La formazione del processo di accumulazione del capitale si avvia con il mutamento della base produttiva e quindi la diversa configurazione delle forze produttive; attraverso l'analisi dell'evoluzione delle forme organizzative del lavoro (dalla cooperazione semplice a quella sempre più incentrata nella connessione tra lavoratori e macchina) si passa da una divisione del lavoro primariamente tra uomini ad una divisione del lavoro dove l'uomo, il lavoratore, diventa rapidamente semplice accessorio delle macchine.

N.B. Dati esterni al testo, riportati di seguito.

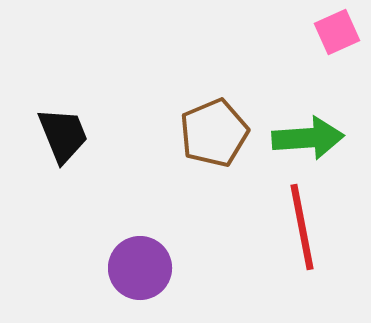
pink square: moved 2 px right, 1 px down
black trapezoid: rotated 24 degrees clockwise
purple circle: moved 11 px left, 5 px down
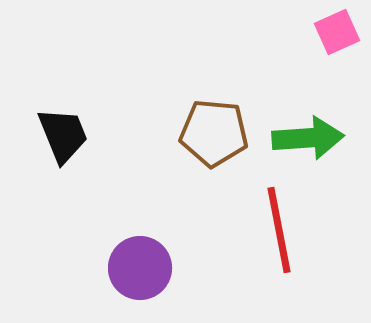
brown pentagon: rotated 28 degrees clockwise
red line: moved 23 px left, 3 px down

Con tale dipendenza del lavoratore dalle macchine, si realizza il passaggio dalla manifattura alla grande industria, ad una forma di organizzazione della produzione e della società che è fortemente ritmata dalle macchine e dalla capacità che esse hanno di valorizzare la forza lavoro, con l'effetto di incrementare la produttività del lavoro, la capacità produttiva delle macchine e conseguentemente di rapidamente crescere non solo il valore della produzione, ma anche e soprattutto il plusvalore; questo costituisce la quota del valore delle merci, ottenuto con la produttività delle macchine, che dovrebbe essere distribuito ai lavoratori nell'ambito del salario, ma che invece fatto oggetto di un'appropriazione privata da parte del detentore dei mezzi di produzione, cioè il capitalista.
Attraverso l'alienazione, cioè l'espropriazione del plusvalore, quindi, si rende possibile in termini sempre più rapidi il processo di accumulazione del capitale, unitamente al radicalizzarsi delle condizioni che porteranno al conflitto di classe.